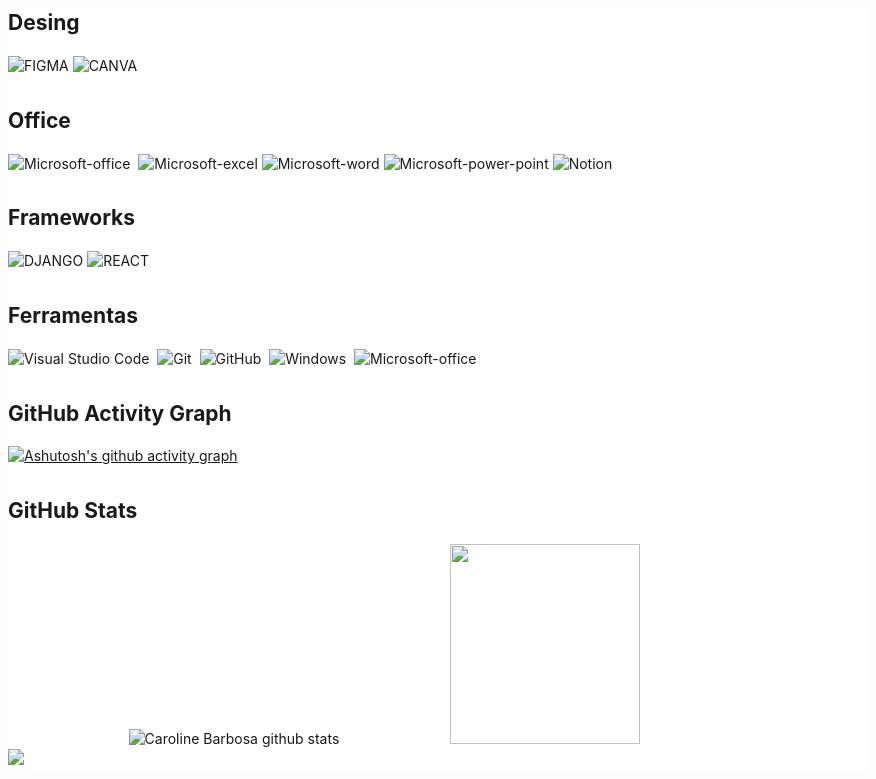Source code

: ## Desing
![FIGMA](https://img.shields.io/badge/Figma-000?style=for-the-badge&logo=figma&logoColor=white)
![CANVA](https://img.shields.io/badge/Canva-000.svg?&style=for-the-badge&logo=Canva&logoColor=white)

## Office
![Microsoft-office](https://img.shields.io/badge/-microsoft_office-000?style=for-the-badge&logo=microsoft-office&labelColor=000)&nbsp;
![Microsoft-excel](https://img.shields.io/badge/Microsoft_Excel-000?style=for-the-badge&logo=microsoft-excel&logoColor=white)
![Microsoft-word](https://img.shields.io/badge/Microsoft_Word-000?style=for-the-badge&logo=microsoft-word&logoColor=white)
![Microsoft-power-point](https://img.shields.io/badge/Microsoft_PowerPoint-000?style=for-the-badge&logo=microsoft-powerpoint&logoColor=white)
![Notion](https://img.shields.io/badge/Microsoft_Word-000?style=for-the-badge&logo=microsoft-word&logoColor=white)


## Frameworks
![DJANGO](https://img.shields.io/badge/Django-000?style=for-the-badge&logo=django&logoColor=white)
![REACT](https://img.shields.io/badge/React-000?style=for-the-badge&logo=react&logoColor=61DAFB)

## Ferramentas

![Visual Studio Code](https://img.shields.io/badge/-Visual%20Studio%20Code-000?style=for-the-badge&logo=visual-studio-code&logoColor=007ACC&labelColor=000)&nbsp;
![Git](https://img.shields.io/badge/-Git-000?style=for-the-badge&logo=git&labelColor=000)&nbsp;
![GitHub](https://img.shields.io/badge/-GitHub-000?style=for-the-badge&logo=github&labelColor=000)&nbsp;
![Windows](https://img.shields.io/badge/-Windows-000?style=for-the-badge&logo=windows&labelColor=000)&nbsp;
![Microsoft-office](https://img.shields.io/badge/-microsoft_office-000?style=for-the-badge&logo=microsoft-office&labelColor=000)&nbsp;

## GitHub Activity Graph 
[![Ashutosh's github activity graph](https://github-readme-activity-graph.vercel.app/graph?username=Yara-Godoy&bg_color=000000&color=ffffff&line=7a0505&point=840606&area=true&hide_border=true)](https://github.com/ashutosh00710/github-readme-activity-graph)

## GitHub Stats

<div align="center">  
  <img width="47%" height="195px" src="https://github-readme-stats.vercel.app/api?username=Yara-Godoy&show_icons=true&count_private=true&hide_border=true&title_color=8D0101FF&icon_color=8D0101FF&text_color=c9d1d9&bg_color=0d1117" alt="Caroline Barbosa github stats" /> 
  <img width="47%" height="200px" src="https://github-readme-stats.vercel.app/api/top-langs/?username=Yara-Godoy&layout=compact&hide_border=true&title_color=8D0101FF&text_color=fff&bg_color=0d1117" />
</div>

<img width=100% src="https://capsule-render.vercel.app/api?type=waving&color=8D0101FF&height=120&section=footer"/>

§ §

Please print all the lines above exactly as given and leave out every picture.

→ **Answer to this task**:
Source code

: ## Desing
![FIGMA](https://img.shields.io/badge/Figma-000?style=for-the-badge&logo=figma&logoColor=white)
![CANVA](https://img.shields.io/badge/Canva-000.svg?&style=for-the-badge&logo=Canva&logoColor=white)

## Office
![Microsoft-office](https://img.shields.io/badge/-microsoft_office-000?style=for-the-badge&logo=microsoft-office&labelColor=000)&nbsp;
![Microsoft-excel](https://img.shields.io/badge/Microsoft_Excel-000?style=for-the-badge&logo=microsoft-excel&logoColor=white)
![Microsoft-word](https://img.shields.io/badge/Microsoft_Word-000?style=for-the-badge&logo=microsoft-word&logoColor=white)
![Microsoft-power-point](https://img.shields.io/badge/Microsoft_PowerPoint-000?style=for-the-badge&logo=microsoft-powerpoint&logoColor=white)
![Notion](https://img.shields.io/badge/Microsoft_Word-000?style=for-the-badge&logo=microsoft-word&logoColor=white)


## Frameworks
![DJANGO](https://img.shields.io/badge/Django-000?style=for-the-badge&logo=django&logoColor=white)
![REACT](https://img.shields.io/badge/React-000?style=for-the-badge&logo=react&logoColor=61DAFB)

## Ferramentas

![Visual Studio Code](https://img.shields.io/badge/-Visual%20Studio%20Code-000?style=for-the-badge&logo=visual-studio-code&logoColor=007ACC&labelColor=000)&nbsp;
![Git](https://img.shields.io/badge/-Git-000?style=for-the-badge&logo=git&labelColor=000)&nbsp;
![GitHub](https://img.shields.io/badge/-GitHub-000?style=for-the-badge&logo=github&labelColor=000)&nbsp;
![Windows](https://img.shields.io/badge/-Windows-000?style=for-the-badge&logo=windows&labelColor=000)&nbsp;
![Microsoft-office](https://img.shields.io/badge/-microsoft_office-000?style=for-the-badge&logo=microsoft-office&labelColor=000)&nbsp;

## GitHub Activity Graph 
[![Ashutosh's github activity graph](https://github-readme-activity-graph.vercel.app/graph?username=Yara-Godoy&bg_color=000000&color=ffffff&line=7a0505&point=840606&area=true&hide_border=true)](https://github.com/ashutosh00710/github-readme-activity-graph)

## GitHub Stats

<div align="center">  
  <img width="47%" height="195px" src="https://github-readme-stats.vercel.app/api?username=Yara-Godoy&show_icons=true&count_private=true&hide_border=true&title_color=8D0101FF&icon_color=8D0101FF&text_color=c9d1d9&bg_color=0d1117" alt="Caroline Barbosa github stats" /> 
  <img width="47%" height="200px" src="https://github-readme-stats.vercel.app/api/top-langs/?username=Yara-Godoy&layout=compact&hide_border=true&title_color=8D0101FF&text_color=fff&bg_color=0d1117" />
</div>

<img width=100% src="https://capsule-render.vercel.app/api?type=waving&color=8D0101FF&height=120&section=footer"/>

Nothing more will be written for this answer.